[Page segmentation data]
----------------------------------------

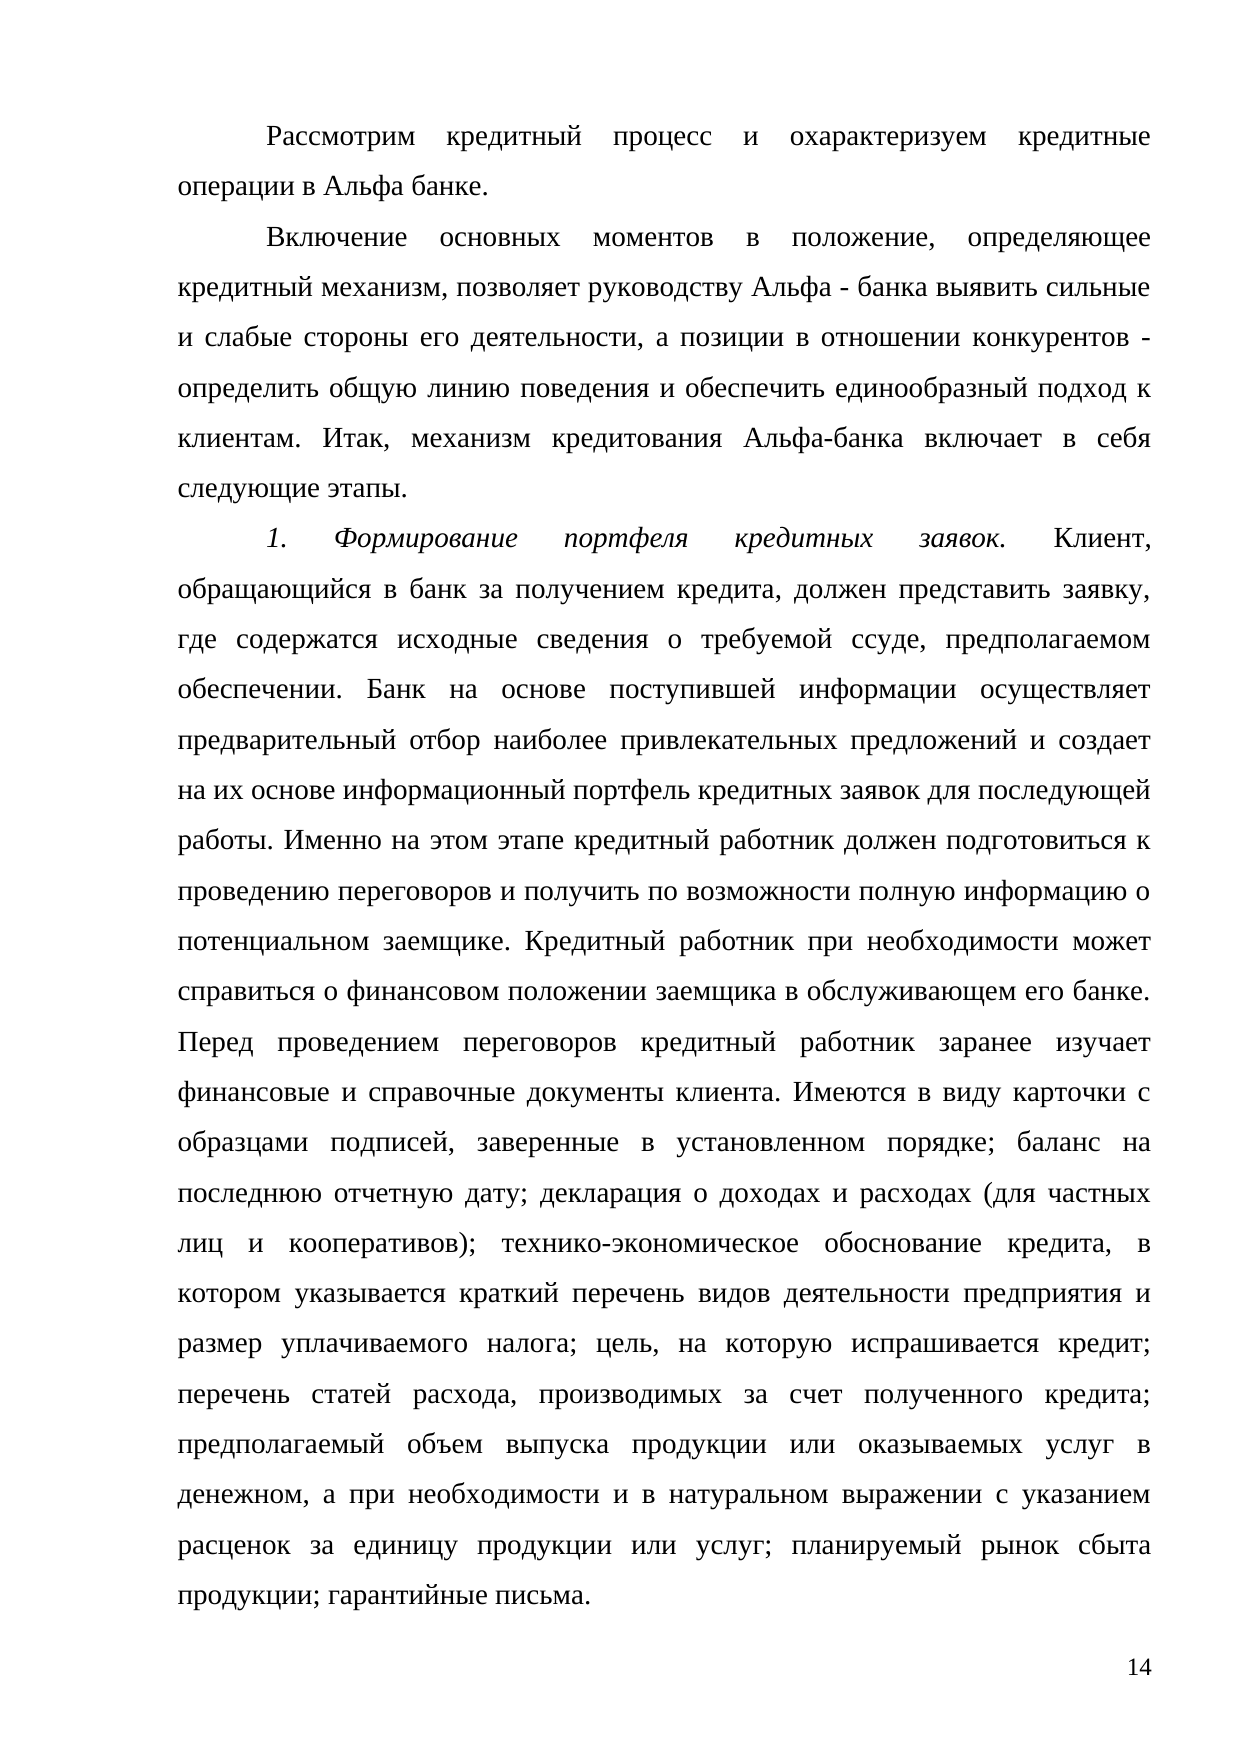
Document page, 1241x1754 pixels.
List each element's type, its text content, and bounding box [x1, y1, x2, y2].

text Рассмотрим кредитный процесс и охарактеризуем кредитные операции в Альфа банке. [177, 118, 1152, 202]
text Включение основных моментов в положение, определяющее кредитный механизм, позволяет руководству Альфа - банка выявить сильные и слабые стороны его деятельности, а позиции в отношении конкурентов - определить общую линию поведения и обеспечить единообразный подход к клиентам. Итак, механизм кредитования Альфа-банка включает в себя следующие этапы. [177, 219, 1152, 504]
text 1. Формирование портфеля кредитных заявок. Клиент, обращающийся в банк за получением кредита, должен представить заявку, где содержатся исходные сведения о требуемой ссуде, предполагаемом обеспечении. Банк на основе поступившей информации осуществляет предварительный отбор наиболее привлекательных предложений и создает на их основе информационный портфель кредитных заявок для последующей работы. Именно на этом этапе кредитный работник должен подготовиться к проведению переговоров и получить по возможности полную информацию о потенциальном заемщике. Кредитный работник при необходимости может справиться о финансовом положении заемщика в обслуживающем его банке. Перед проведением переговоров кредитный работник заранее изучает финансовые и справочные документы клиента. Имеются в виду карточки с образцами подписей, заверенные в установленном порядке; баланс на последнюю отчетную дату; декларация о доходах и расходах (для частных лиц и кооперативов); технико-экономическое обоснование кредита, в котором указывается краткий перечень видов деятельности предприятия и размер уплачиваемого налога; цель, на которую испрашивается кредит; перечень статей расхода, производимых за счет полученного кредита; предполагаемый объем выпуска продукции или оказываемых услуг в денежном, а при необходимости и в натуральном выражении с указанием расценок за единицу продукции или услуг; планируемый рынок сбыта продукции; гарантийные письма. [177, 521, 1152, 1611]
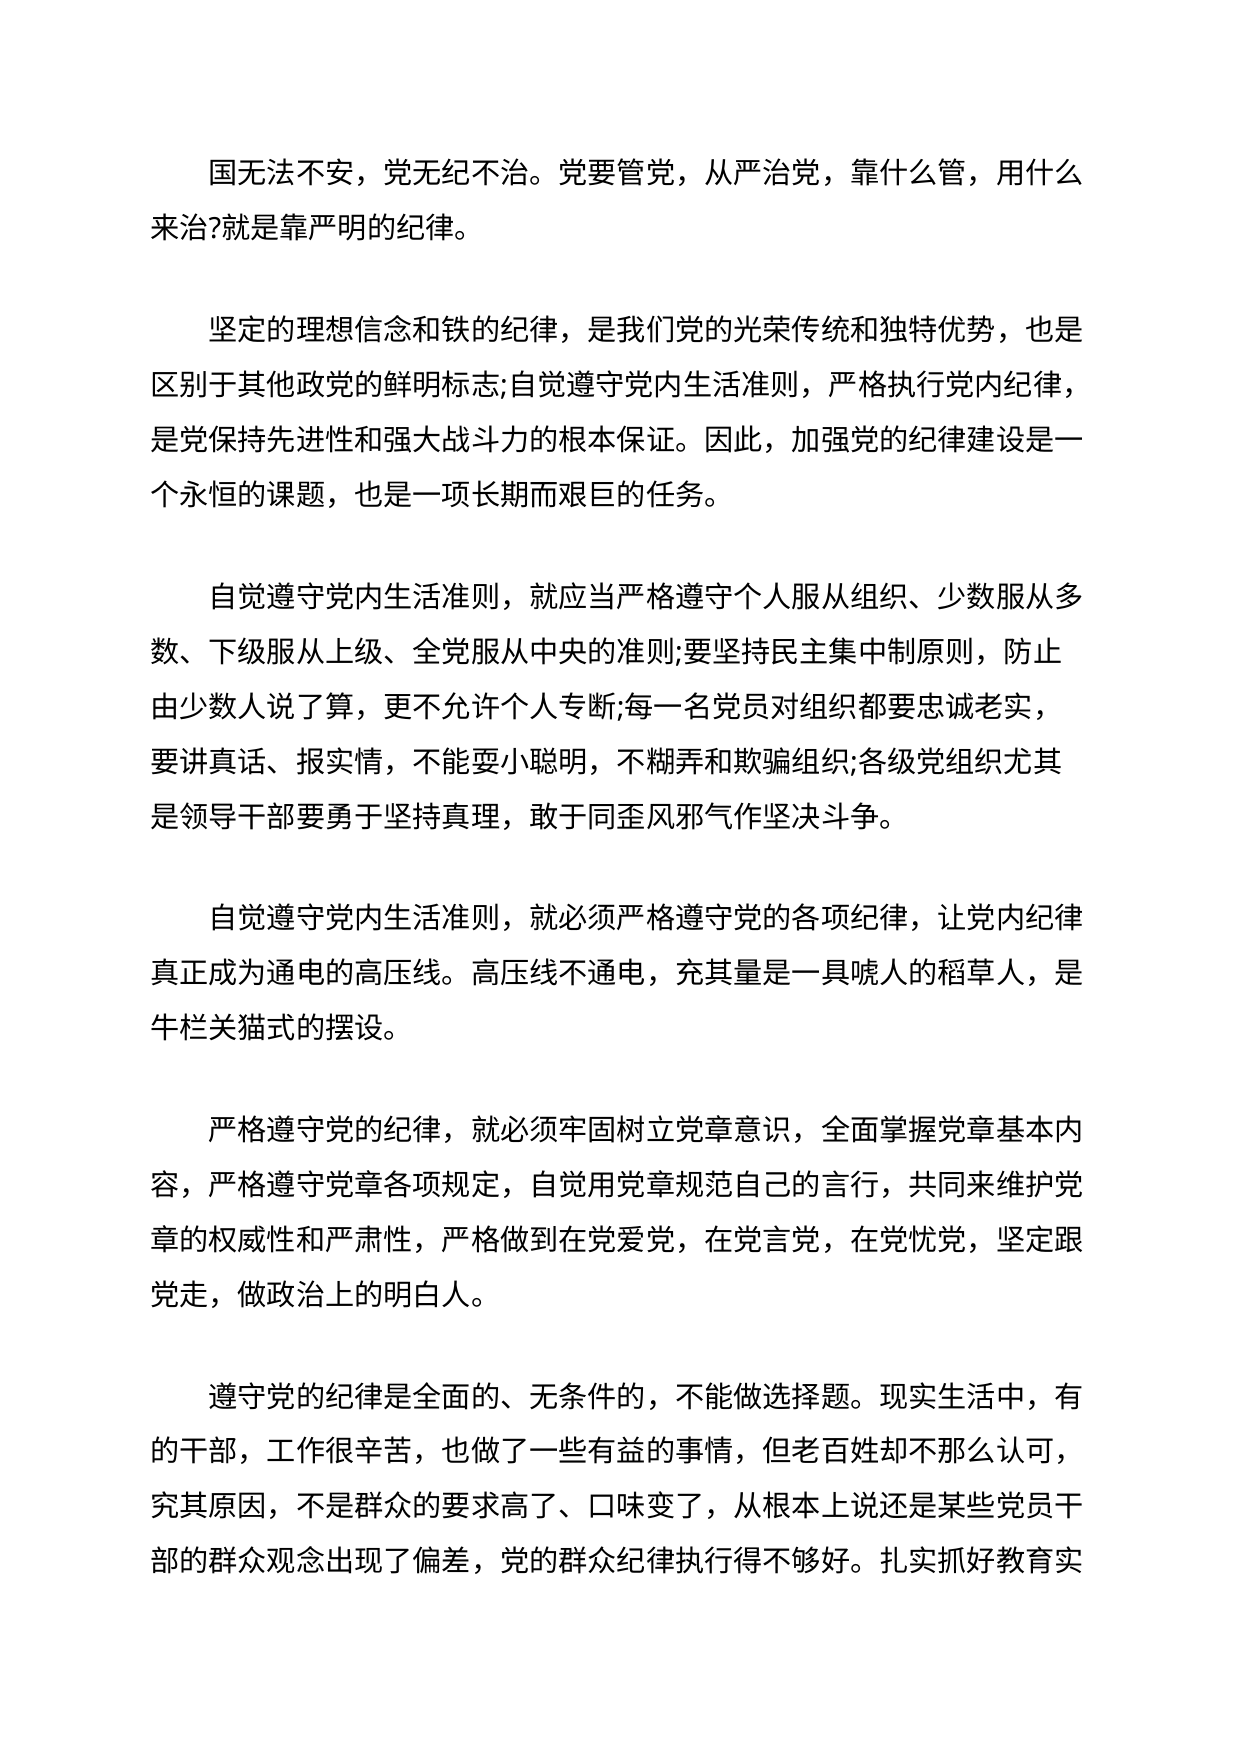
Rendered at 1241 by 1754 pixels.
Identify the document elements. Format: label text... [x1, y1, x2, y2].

----------------------------------------

Would you copy all of the data exactly? Keep the pictures out of it.

Document page, 1241x1754 pixels.
List each element's type, its text content, and bounding box [x1, y1, x2, y2].

text Рассмотрим кредитный процесс и охарактеризуем кредитные операции в Альфа банке. [177, 118, 1152, 202]
text Включение основных моментов в положение, определяющее кредитный механизм, позволяет руководству Альфа - банка выявить сильные и слабые стороны его деятельности, а позиции в отношении конкурентов - определить общую линию поведения и обеспечить единообразный подход к клиентам. Итак, механизм кредитования Альфа-банка включает в себя следующие этапы. [177, 219, 1152, 504]
text 1. Формирование портфеля кредитных заявок. Клиент, обращающийся в банк за получением кредита, должен представить заявку, где содержатся исходные сведения о требуемой ссуде, предполагаемом обеспечении. Банк на основе поступившей информации осуществляет предварительный отбор наиболее привлекательных предложений и создает на их основе информационный портфель кредитных заявок для последующей работы. Именно на этом этапе кредитный работник должен подготовиться к проведению переговоров и получить по возможности полную информацию о потенциальном заемщике. Кредитный работник при необходимости может справиться о финансовом положении заемщика в обслуживающем его банке. Перед проведением переговоров кредитный работник заранее изучает финансовые и справочные документы клиента. Имеются в виду карточки с образцами подписей, заверенные в установленном порядке; баланс на последнюю отчетную дату; декларация о доходах и расходах (для частных лиц и кооперативов); технико-экономическое обоснование кредита, в котором указывается краткий перечень видов деятельности предприятия и размер уплачиваемого налога; цель, на которую испрашивается кредит; перечень статей расхода, производимых за счет полученного кредита; предполагаемый объем выпуска продукции или оказываемых услуг в денежном, а при необходимости и в натуральном выражении с указанием расценок за единицу продукции или услуг; планируемый рынок сбыта продукции; гарантийные письма. [177, 521, 1152, 1611]
Rendered at 1241 by 1754 pixels.
Identify the document elements. Format: label text... [x1, y1, x2, y2].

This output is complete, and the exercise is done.